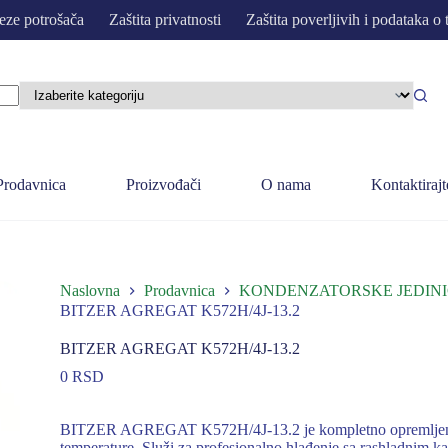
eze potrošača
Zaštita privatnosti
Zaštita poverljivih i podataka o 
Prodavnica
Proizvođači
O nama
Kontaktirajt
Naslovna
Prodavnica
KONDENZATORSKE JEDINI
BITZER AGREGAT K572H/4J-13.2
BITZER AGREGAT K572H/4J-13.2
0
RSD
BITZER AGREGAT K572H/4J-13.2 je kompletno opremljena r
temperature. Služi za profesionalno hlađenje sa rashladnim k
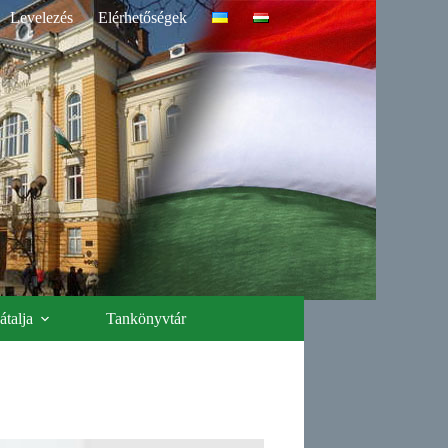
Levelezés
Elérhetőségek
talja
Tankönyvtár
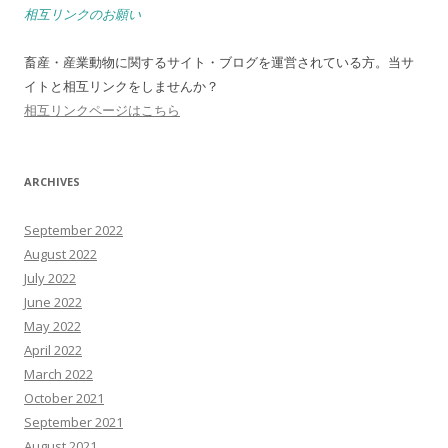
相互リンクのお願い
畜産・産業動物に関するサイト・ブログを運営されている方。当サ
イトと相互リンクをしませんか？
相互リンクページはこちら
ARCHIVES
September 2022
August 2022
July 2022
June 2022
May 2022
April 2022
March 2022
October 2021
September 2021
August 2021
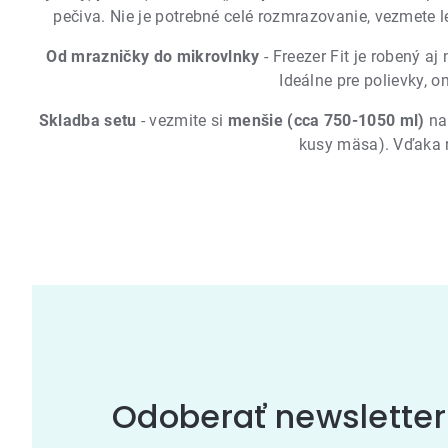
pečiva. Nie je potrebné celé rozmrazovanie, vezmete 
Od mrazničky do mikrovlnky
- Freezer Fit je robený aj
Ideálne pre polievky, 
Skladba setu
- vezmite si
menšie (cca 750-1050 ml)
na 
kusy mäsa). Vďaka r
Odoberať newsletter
+++
**Job item**
Arrange the lines as a numbered list, from the line with "pečiva. Nie je" up to and including the last line of the entries, leaving out any blank lines.

**Solved problem**
1. pečiva. Nie je potrebné celé rozmrazovanie, vezmete 
2. Od mrazničky do mikrovlnky
3. - Freezer Fit je robený aj
4. Ideálne pre polievky, 
5. Skladba setu
6. - vezmite si
7. menšie (cca 750-1050 ml)
8. na 
9. kusy mäsa). Vďaka r
10. Odoberať newsletter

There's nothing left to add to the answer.